Haiti's cholera epidemic death toll rose to 442 on Wednesday, with 105 more deaths since Saturday and more than a 40 percent jump in new cases, officials said.

by Thilaka Ravi on November 4, 2010 at 1:04 PM

Haiti's cholera epidemic death toll rose to 442 on Wednesday, with 105 more deaths since Saturday and more than a 40 percent jump in new cases, officials said.


Haitian health authorities reported that an additional 1,978 people were hospitalized, raising the total number of cases to 6,742.

The developments, announced at a news conference here by Health Ministry official Jocelyne Pierre-Louis, reflected a surge both in new cases, which were up 41 percent, and deaths, which climbed 31 percent.

The epidemic has waxed and waned since it first surfaced in the Artibonite Valley in northern Haiti on October 21, the impoverished country's first cholera outbreak in a century.

On Monday, the US Centers for Disease Control and Prevention identified the strain of cholera in Haiti as being the same as a strain found in South Asia, deepening the mystery over the source of the island's first cholera epidemic in more than a century.

Meanwhile, hospitals have been overwhelmed by cholera cases despite intensive efforts to respond to a disease that aid groups fear could spread like wildfire if it reaches densely populated Port-au-Prince.

Hundreds of thousands of people left homeless by a devastating earthquake in January live in unsanitary camps in and around the city.

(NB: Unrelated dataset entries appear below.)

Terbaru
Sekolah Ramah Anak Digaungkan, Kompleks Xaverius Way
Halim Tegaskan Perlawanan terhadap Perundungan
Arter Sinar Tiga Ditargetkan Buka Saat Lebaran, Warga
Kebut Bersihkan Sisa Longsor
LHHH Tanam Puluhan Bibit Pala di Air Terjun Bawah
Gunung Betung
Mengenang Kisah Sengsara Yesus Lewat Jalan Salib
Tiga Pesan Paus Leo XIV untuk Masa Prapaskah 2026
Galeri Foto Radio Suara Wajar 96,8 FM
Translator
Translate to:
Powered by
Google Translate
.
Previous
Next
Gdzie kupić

The World Health Organization warned last week that the outbreak is far from over and Haiti should prepare for the "worst-case scenario" -- cholera in the capital.

International aid group Save the Children said last week the outbreak was threatening some 25,000 new mothers and their babies in and around the capital.

Although easily treated, cholera has a short incubation period -- sometimes just a few hours -- and causes acute watery diarrhea that can quickly lead to severe dehydration and death.